Думал отставной майор Владимир Георгиевич Седов, что будет он жить в Сосновке в тишине и одиночестве, никого не касаясь. Будет рыбачить, что-нибудь мастерить и читать. И больше ничего. Вдали от всех забот, газет, призывов, сочувствий, соблазнов, футболов, хоккеев, друзей, чинов, сплетен и т. д. Все это ему уже было ненужным. К тридцати семи годам его профессиональная жизнь неожиданно сломалась. Из армии «комиссовали» подчистую. Было очень обидно. И он решил остаться наедине со своей обидой, с неподвластной никому несправедливостью — наедине в ожидании конца. Он имел на это право, и он уже никому ничего не был должен. Он никого не винил. Равнодушное сочувствие или сочувствующее равнодушие — какая разница?! Он ни в чем не винил свою бывшую жену, которая ушла от него. Ушла задолго до того, как это с ним случилось. Ушла к человеку, которого другие ни в чем не считали ему равным. Он никогда не поддерживал их осуждения. Он знал, что с другим ей будет покойно и понятно, так же, как твердо знал, что они с ней несоединимо разные люди, несоединимые в целое. Он не искал для себя новую женщину. Именно тогда он больше всего любил летать. Полет отнимает всего человека, до конца. Тогда он был счастлив. А теперь он хотел одиночества и покоя. Но где же их отыскать?!

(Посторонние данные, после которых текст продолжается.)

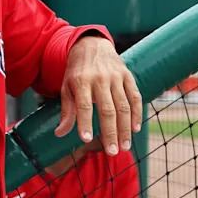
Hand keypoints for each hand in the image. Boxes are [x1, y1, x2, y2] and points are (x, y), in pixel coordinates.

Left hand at [55, 35, 142, 155]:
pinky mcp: (127, 76)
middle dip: (110, 132)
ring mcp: (116, 77)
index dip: (85, 122)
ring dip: (125, 128)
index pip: (84, 105)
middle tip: (112, 152)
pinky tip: (135, 129)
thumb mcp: (66, 87)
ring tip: (124, 147)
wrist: (91, 45)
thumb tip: (60, 134)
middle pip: (107, 109)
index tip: (86, 139)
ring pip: (123, 106)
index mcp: (81, 81)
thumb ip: (67, 111)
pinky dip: (136, 113)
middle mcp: (100, 79)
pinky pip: (135, 97)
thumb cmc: (77, 72)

А Дарья все вразумляет его, как найти беспроигрышный подход к Федору Васильевичу:
— Ты-то скажи ему, что бездельным не будешь. Он-то сам с утра до вечера бьется, а рук в совхозе не хватает. Бабы у нас все, да не молодые. Лют потому он на туристов.
— Ну, в механических мастерских я мог бы помогать, — прикидывает Седов.
— Так ты ему и скажи. Он-то душевный у нас, — убеждает Дарья, радуясь, что он останется у них в Сосновке.
2
Федор Васильевич сидит в кабинете мрачный и сердитый. Вот хотел было налететь на Седова, разругать вдребезги, мол, болтаются тут всякие бездельники, когда у других пуп от натуги разрывается, но сдержался, вспомнив, сколько обидных и несправедливых слов час назад наговорил ему по телефону Жгутов.